Hay revistas literarias que duraron mucho y que marcaron a una o dos generaciones de escritores: Sur, en Argentina; Orígenes, dirigida por Lezama Lima, en Cuba. Hay otras que duraron menos pero cuya influencia es inversamente proporcional al breve tiempo de vida. Entre nosotros, sin duda Martín Fierro; Contorno; Literal. Este tipo de fenómeno (combustión rápida, intensidad máxima) se repite en todo el continente y así, casi al azar, se puede mencionar a Número en Uruguay; Ciclón, en Cuba; Panida en Colombia; o Claridad en Chile. Pero, como ninguna otra, ese lugar lo ocupa la revista Contemporáneos, que apareció en México entre 1928 y 1931. Rápidamente “Los Contemporáneos” pasó a ser el nombre de un grupo literario integrado por los mejores poetas mexicanos de esa generación: Salvador Novo, José Gorostiza, Carlos Pellicer, Xavier Villaurrutia. Más allá de los evidentes puntos en común (estéticos, políticos, sexuales), y de que Gorostiza y Villaurrutia escribieron cada uno una obra maestra sobre el mismo tema (Muerte sin fin, el primero; Nostalgia de la muerte, el segundo) el grupo, como todo buen grupo, se definía ante todo por la negativa: compartían enemistades, rechazos y hostilidades, hasta llegar a conformar un “grupo sin grupo”, como lo llamó el propio Villaurrutia, o “un grupo de soledades”, como lo definió Jaime Torres Bodet.
Salvador Novo (1904-1974) es también un poeta extraordinario, sólo que su talento no se condensó, como en sus camaradas, en un texto único y genial, sino que se dispersó en una obra que incluye la crónica, el periodismo, la dramaturgia y, por supuesto, la poesía.

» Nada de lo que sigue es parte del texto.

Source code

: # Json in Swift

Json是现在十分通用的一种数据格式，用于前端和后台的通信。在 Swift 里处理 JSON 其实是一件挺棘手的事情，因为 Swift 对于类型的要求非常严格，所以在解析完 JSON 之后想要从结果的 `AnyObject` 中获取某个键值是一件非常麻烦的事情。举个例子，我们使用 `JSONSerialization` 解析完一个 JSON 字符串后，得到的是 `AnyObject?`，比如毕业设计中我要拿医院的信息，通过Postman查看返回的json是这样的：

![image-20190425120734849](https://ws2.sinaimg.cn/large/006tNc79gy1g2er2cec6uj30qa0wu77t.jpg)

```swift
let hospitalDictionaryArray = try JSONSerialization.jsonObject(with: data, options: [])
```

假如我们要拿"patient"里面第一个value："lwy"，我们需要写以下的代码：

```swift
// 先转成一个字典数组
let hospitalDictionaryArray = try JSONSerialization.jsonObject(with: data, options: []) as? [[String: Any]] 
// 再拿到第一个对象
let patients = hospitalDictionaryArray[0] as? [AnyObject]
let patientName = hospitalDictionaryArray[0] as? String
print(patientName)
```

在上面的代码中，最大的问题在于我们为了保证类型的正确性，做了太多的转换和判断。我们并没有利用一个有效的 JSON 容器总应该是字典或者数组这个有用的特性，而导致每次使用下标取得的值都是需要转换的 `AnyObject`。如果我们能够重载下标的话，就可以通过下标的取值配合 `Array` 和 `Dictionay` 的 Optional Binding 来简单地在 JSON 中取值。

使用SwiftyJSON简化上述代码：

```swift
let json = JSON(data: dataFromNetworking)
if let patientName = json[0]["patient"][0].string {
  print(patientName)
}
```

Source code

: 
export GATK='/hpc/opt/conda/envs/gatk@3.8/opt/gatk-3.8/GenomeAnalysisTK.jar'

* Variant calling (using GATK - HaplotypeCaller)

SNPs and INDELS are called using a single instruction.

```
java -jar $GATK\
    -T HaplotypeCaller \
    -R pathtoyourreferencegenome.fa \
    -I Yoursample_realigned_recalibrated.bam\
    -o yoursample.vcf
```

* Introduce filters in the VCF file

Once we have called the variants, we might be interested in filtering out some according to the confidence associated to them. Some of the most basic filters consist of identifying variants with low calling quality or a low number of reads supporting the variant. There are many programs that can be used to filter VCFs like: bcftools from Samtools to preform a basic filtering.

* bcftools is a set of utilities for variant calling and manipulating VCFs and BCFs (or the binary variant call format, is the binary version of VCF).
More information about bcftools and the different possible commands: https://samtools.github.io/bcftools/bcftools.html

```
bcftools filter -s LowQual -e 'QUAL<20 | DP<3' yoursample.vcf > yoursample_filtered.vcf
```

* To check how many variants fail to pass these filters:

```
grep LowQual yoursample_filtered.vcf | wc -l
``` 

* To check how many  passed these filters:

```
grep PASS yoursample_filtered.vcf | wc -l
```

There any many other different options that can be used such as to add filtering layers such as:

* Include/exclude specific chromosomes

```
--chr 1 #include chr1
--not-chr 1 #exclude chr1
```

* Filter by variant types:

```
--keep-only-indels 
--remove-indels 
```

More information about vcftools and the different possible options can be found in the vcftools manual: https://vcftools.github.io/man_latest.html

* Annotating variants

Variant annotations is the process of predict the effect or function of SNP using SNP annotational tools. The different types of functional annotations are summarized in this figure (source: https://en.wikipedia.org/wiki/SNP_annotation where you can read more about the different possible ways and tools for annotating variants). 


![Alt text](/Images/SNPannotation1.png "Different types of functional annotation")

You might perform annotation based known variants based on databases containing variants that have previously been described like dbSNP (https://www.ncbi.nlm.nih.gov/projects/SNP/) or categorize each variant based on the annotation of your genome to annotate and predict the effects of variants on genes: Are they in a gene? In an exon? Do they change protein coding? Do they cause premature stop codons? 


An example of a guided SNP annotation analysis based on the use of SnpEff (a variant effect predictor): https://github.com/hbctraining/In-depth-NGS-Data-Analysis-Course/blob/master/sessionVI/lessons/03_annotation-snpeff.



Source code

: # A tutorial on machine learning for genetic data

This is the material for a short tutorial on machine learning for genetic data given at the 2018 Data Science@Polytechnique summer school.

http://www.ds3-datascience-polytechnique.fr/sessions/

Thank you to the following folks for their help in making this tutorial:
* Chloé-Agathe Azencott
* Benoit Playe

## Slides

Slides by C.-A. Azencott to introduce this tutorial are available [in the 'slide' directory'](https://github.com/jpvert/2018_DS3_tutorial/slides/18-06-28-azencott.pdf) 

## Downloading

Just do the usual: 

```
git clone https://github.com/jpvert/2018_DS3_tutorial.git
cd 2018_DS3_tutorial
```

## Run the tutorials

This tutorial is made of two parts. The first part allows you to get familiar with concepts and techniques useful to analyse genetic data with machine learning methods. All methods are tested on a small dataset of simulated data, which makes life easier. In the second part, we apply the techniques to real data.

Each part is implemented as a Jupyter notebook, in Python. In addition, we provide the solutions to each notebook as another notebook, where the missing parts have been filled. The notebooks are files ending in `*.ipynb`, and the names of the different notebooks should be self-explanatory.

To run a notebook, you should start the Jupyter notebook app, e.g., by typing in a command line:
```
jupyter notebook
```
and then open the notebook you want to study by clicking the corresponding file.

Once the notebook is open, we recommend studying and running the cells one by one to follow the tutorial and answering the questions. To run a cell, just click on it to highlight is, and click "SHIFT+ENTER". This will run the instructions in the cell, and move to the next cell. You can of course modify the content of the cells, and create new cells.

Homosexual declarado, provocador en medio del culto revolucionario estatal a la figura del macho viril, extrañamente terminó convertido en una personalidad pública, dando consejos conservadores y moralistas en televisión, teñido y maquillado al extremo; mezcla de señora gorda preocupada por la educación de nuestros hijos con el dinosaurio Barney (alguna vez vi un video de esa última época, y aún así seguía siendo maravilloso). Lector de la generación española del 27, pero también de la poesía anglosajona de su época (todos Los Contemporáneos tienen un eco a Auden: la fe en la poesía en medio de la catástrofe), la poesía de Novo (en especial sus sonetos) es de un virtuosismo impactante. Y ese virtuosismo lo despliega tanto en poemas radicalmente ácidos y satíricos, como en otra veta amorosa, dramática y melancólica. Pero en ambos registros, siempre aparece la figura del poeta como alguien profundamente inadecuado, perplejo, irónico consigo mismo: “Si yo tuviera tiempo, escribiría/mis memorias en libros minuciosos;/retratos de políticos famosos, gente encumbrada y de valía.//¡Un Proust que vive en México! Y haría/por sus hojas pasar los deliciosos/y prohibidos idilios silenciosos/de un chofer, de un ladrón, un policía”.
Este soneto, donde aparece muy claramente su homosexualidad (amores con un chofer, un ladrón, un policía) fue escrito a mediados de los 50, diez años después de La estatua de sal, la autobiografía de Novo que, en una sabia decisión, Fondo de Cultura Económica acaba de distribuir en la Argentina. Es un libro inconcluso (Novo lo abandona en 1945, y hasta poco antes de su muerte sigue declarando en cartas y reportajes su intención de terminarlo) en el que relata, con una prosa que de tan perfecta encandila, su infancia y adolescencia, que para él es sobre todo su iniciación homosexual. Es decir: literaria. Novo, que terminó adoptando un perfil de dandy decadentista, en el fondo siempre fue un vanguardista: alguien que no diferencia entre vida y obra. En el prólogo a La estatua de sal, Carlos Monsiváis escribe una frase impecable: “Desde muy joven su prestigio y su desprestigio son intercambiables, y los mantiene al costo que sea”. Es cierto: el escritor vanguardista está más allá del prestigio, del desprestigio, y de otras minucias por el estilo.